This rock-’n’-roll novel about the reunion of a New England garage band has a promising premise, but an off-key execution.
Scheft (The Ringer, 2002) has written for David Letterman and for Sports Illustrated (where he contributed a humor column until recently). In his second novel, which borrows its title from the hit by the Outsiders, he mines what is plainly a deep knowledge of and passion for the rock of the ’60s, when amateur bands were inspired by the British Invasion to make some musical excitement of their own. Within this era of “one-hit wonders,” Scheft’s novel concerns a no-hit band named the Truants, who formed in prep school and disbanded when they graduated, but not before investing a few grand in a vanity recording project resulting in a little-heard album. More than three decades later, well after most of the Truants have lost contact with each other, that album has somehow become a prized obscurity, reportedly worth $10,000 to at least one collector. As the Truants regroup to capitalize on their higher profile, the novel loses its rhythm to a bewildering array of subplots, some of which are absurd, few of which are as funny as Scheft likely intended.

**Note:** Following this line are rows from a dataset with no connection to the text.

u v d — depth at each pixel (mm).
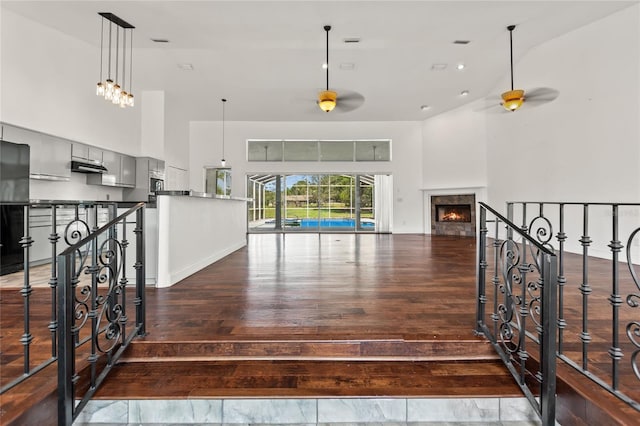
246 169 8430
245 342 1790
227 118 8055
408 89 6320
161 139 6488
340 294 2682
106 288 2844
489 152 6824
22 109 3938
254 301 2492
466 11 3645
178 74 5605
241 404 1526
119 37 4121
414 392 1544
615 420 1194
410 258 4500
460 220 7805
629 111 3877
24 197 3746
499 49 4832
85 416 1519
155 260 2943
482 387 1582
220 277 3314
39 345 1779
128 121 6023
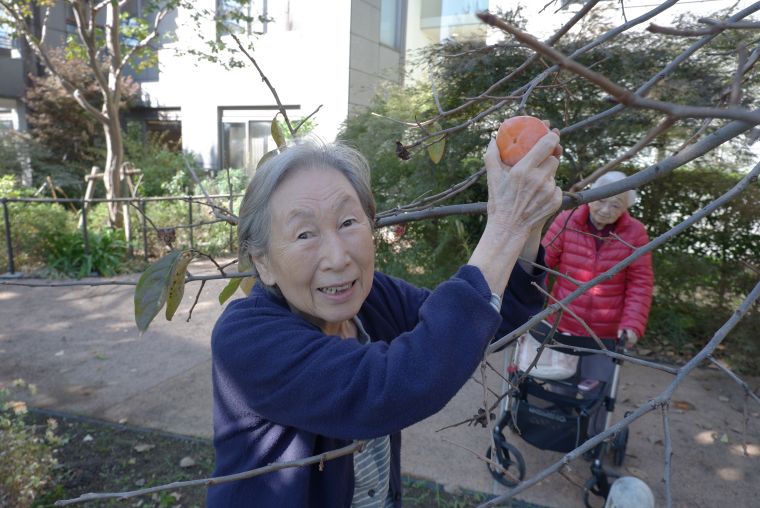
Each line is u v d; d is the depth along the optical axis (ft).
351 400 3.09
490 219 3.35
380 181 19.93
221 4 35.19
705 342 16.99
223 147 40.91
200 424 12.16
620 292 10.25
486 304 3.04
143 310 3.53
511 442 11.48
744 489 10.12
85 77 40.40
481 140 17.22
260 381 3.43
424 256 19.47
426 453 11.07
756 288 3.59
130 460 10.78
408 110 19.43
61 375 14.67
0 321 18.86
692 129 13.17
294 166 3.75
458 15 30.55
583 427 9.12
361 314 4.67
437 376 2.93
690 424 12.45
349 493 4.01
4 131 38.88
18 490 8.84
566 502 9.53
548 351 9.69
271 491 3.71
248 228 3.89
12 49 41.29
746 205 16.33
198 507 9.48
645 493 6.93
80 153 41.55
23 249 25.66
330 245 3.61
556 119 15.65
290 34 35.86
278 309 3.81
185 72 40.75
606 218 9.98
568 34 16.30
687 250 17.63
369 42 35.65
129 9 42.42
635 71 14.46
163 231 4.01
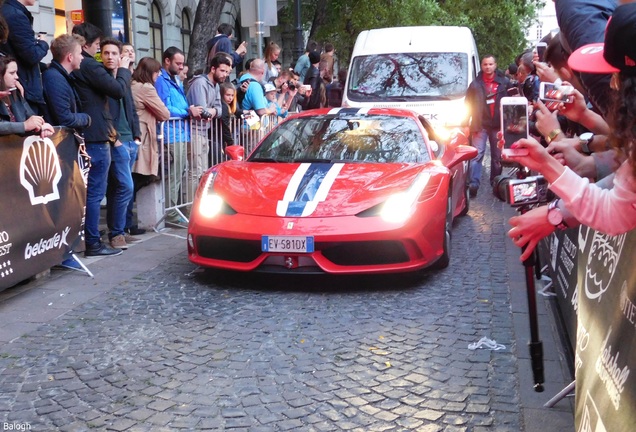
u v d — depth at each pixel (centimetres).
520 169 254
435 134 773
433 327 491
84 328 495
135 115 767
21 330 491
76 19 1116
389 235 560
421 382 399
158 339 471
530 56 857
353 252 567
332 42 2064
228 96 962
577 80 306
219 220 585
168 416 361
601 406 226
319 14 2002
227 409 368
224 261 590
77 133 642
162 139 825
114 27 945
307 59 1513
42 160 586
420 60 1184
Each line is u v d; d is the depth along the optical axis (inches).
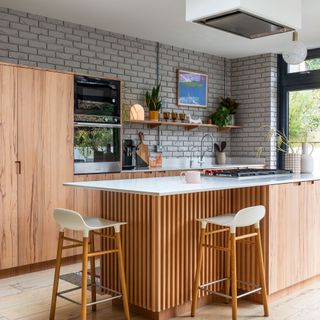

One of the former musicians is a gambler in way over his head; another is a barely closeted homosexual still working on his doctoral thesis; a third is an oversexed lawyer representing a fourth bandmate in a divorce. A sister of one of the bandmates provides some obligatory romantic complication. Though the novelist plainly has some affection for his characters, the reader doesn’t get the chance to develop the same, as the plot jumps from one episode to the next, while enveloping some real Boston musicians, including Peter Wolf from the J. Geils Band and Barry Tashian of The Remains.
The musical references may strike a responsive chord, but the story of lost youth, midlife crises and rock-’n’-roll redemption can’t keep the beat.